Software vulnerability can be viewed as a specific category of bugs that are still mainly solved by programmers’ manual efforts. An automated method based on Neural Machine Translation (NMT), which is previously used for bugs repairs, can also be transfered to target on the vulnerability fixes after fine-tuning.

Methodology

Overview

  • Preprocessing:

    • extract diff contexts from two datasets: bug repair (large) and vulnerability fixing (small)

    • abstraction + normalization on data-flow denpendencies -> def-use chains

  • Pre-training and fine-tuning:

    • train a model on bug repair dataset (large)

    • fine tune on vulnerability fixing dataset (small)

  • Prediction and patching

    • input: one vulnerable file

    • oversimplied assumption: no consider how to locate the vulnerability (location tools + human security specialist)

    • model provides multiple candidates for users to select the most suitable prediction.

    • syntax checker Findbugs checks the error and filter the predictions containing sytanx error

    • refill abstraction and generate patches

Preprocessing

Crawl git difffiles, search for code diff on ASTs:

GumTree (find out diff mappings:)

  1. Greedy top-down: find isomorphic sub-trees of decreasing height

  2. bottom up: if two nodes’ descendants include a large number of common anchors

Then it extract data flow dependencies around code diffs to construct our def-use chains.

  • All global variables will be preserved.

  • All statements that have data dependencies on the vulnerable statement will be retained

Test.java: source

class Foo {
    int i;
    int k;
    String test;
    public void clear(String test){
        test = "";
        }
    private String foo(int i, int k) {
        if(i == k) return i-k;
        }
    }

Test.java: buggy body

int i;
int k;
String test;
private String foo(int i, int k) {
    if(i == k) return i-k;
    }

Normalization & Tokenization

To reduce the vocabulary size:

  • Normalization: replace value by tokens

  • Tokenization: Byte Pair Encoding to replace several tokens into one

Test.java: source

private String foo(int i, int k) {
    if(i == 0) return "Foo!";
    if(k == 1) return 0;}

Test.java: normalized source

private String foo(int var1, int var2) {
    if(var1 == num1) return "str";
    if(var2 == num2) return num1;}

Pre-train and tune

The transformer model comes from an open-source neural machine translation framework Open-NMT: more parallel and achieves better translation results.
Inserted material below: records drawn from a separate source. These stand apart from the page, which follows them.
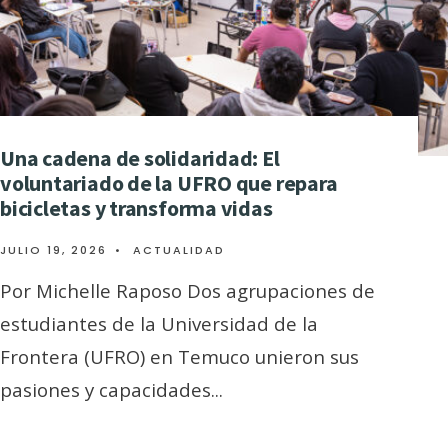
Una cadena de solidaridad: El
voluntariado de la UFRO que repara
bicicletas y transforma vidas
JULIO 19, 2026
•
ACTUALIDAD
Por Michelle Raposo Dos agrupaciones de
estudiantes de la Universidad de la
Frontera (UFRO) en Temuco unieron sus
pasiones y capacidades
...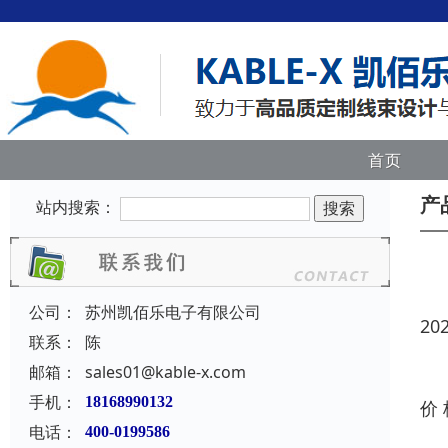
首页
产
站内搜索：
公司：
苏州凯佰乐电子有限公司
20
联系：
陈
邮箱：
sales01@kable-x.com
手机：
18168990132
价
电话：
400-0199586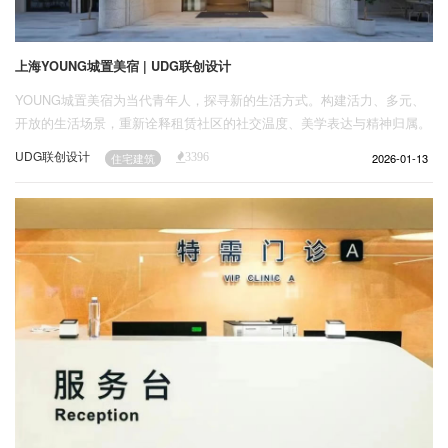
上海YOUNG城置美宿 | UDG联创设计
YOUNG城置美宿为当代青年人，探寻新的生活方式。构建活力、多元、
开放的生活场景，重新诠释租赁社区的社交温度、美学表达与精神归属。
UDG联创设计
2026-01-13
住宅建筑
3396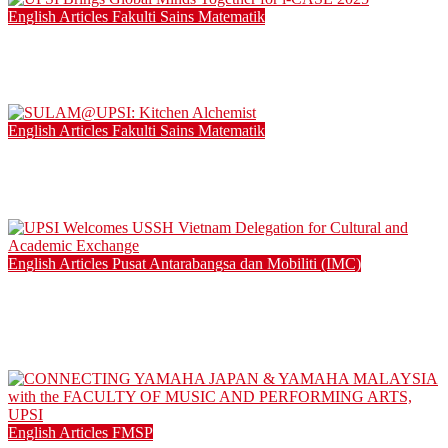
English Articles
Fakulti Sains Matematik
UPSI Brings Global Minds Together for i-CASE 2025
15/12/2025
English Articles
Fakulti Sains Matematik
SULAM@UPSI: Kitchen Alchemist
04/12/2025
English Articles
Pusat Antarabangsa dan Mobiliti (IMC)
UPSI Welcomes USSH Vietnam Delegation for Cultural and
Academic Exchange
25/08/2025
English Articles
FMSP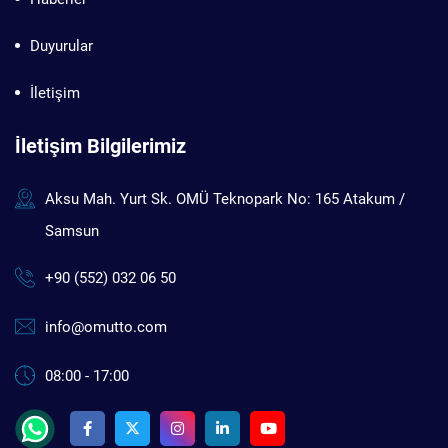
Duyurular
İletişim
İletişim Bilgilerimiz
Aksu Mah. Yurt Sk. OMÜ Teknopark No: 165 Atakum /
Samsun
+90 (552) 032 06 50
info@omutto.com
08:00 - 17:00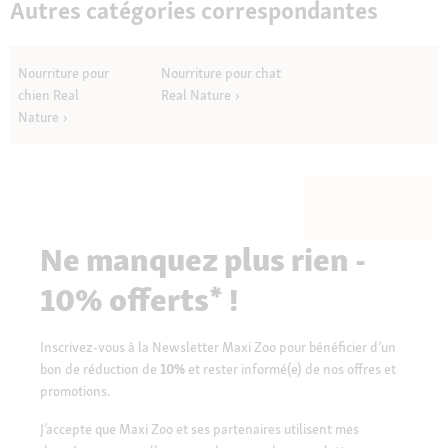
Autres catégories correspondantes
Nourriture pour
Nourriture pour chat
chien Real
Real Nature
Nature
Ne manquez plus rien -
10% offerts* !
Inscrivez-vous à la Newsletter Maxi Zoo pour bénéficier d’un
bon de réduction de
10%
et rester informé(e) de nos offres et
promotions.
J’accepte que Maxi Zoo et ses partenaires utilisent mes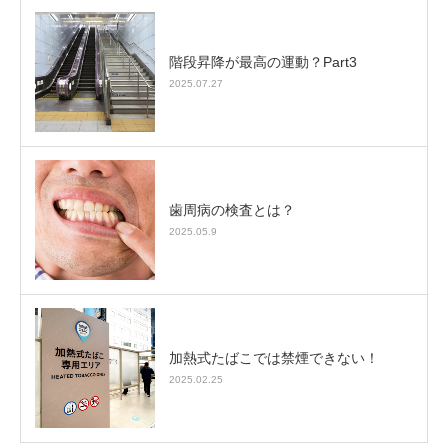
階段昇降が最高の運動？Part3
2025.07.27
歯周病の検査とは？
2025.05.9
加熱式たばこでは禁煙できない！
2025.02.25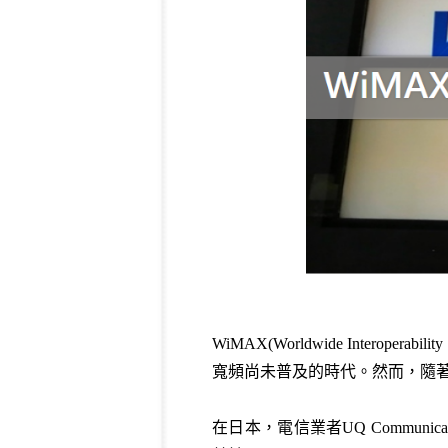
WiMAX(
Worldwide Interoperabilit
寬頻尚未普及的時代。然而，隨
在日本，電信業者
UQ Communicat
There are very few such pretrained models in the Programming language (PL) field.

Choose the best-perfom model trained on generic dataset (bug repair) and then fine-tune on specific dataset (vulnerability fixing).

Prediction and Patch Generation

Feed the model with the structure extract from vulnerability location and get an output as several candidates, choose the most situable one:

  • Beam Search: when the certain domain-specific knowledge is given, expands all possible next steps and keeps the \(k\) most likely, where \(k\) is a user-specified parameter and controls the number of beams or parallel searches through the sequence of probabilities.

  • Abstraction Refill: “reversed” normalization and tokenization

  • Syntax Check: Filter out those with syntax errors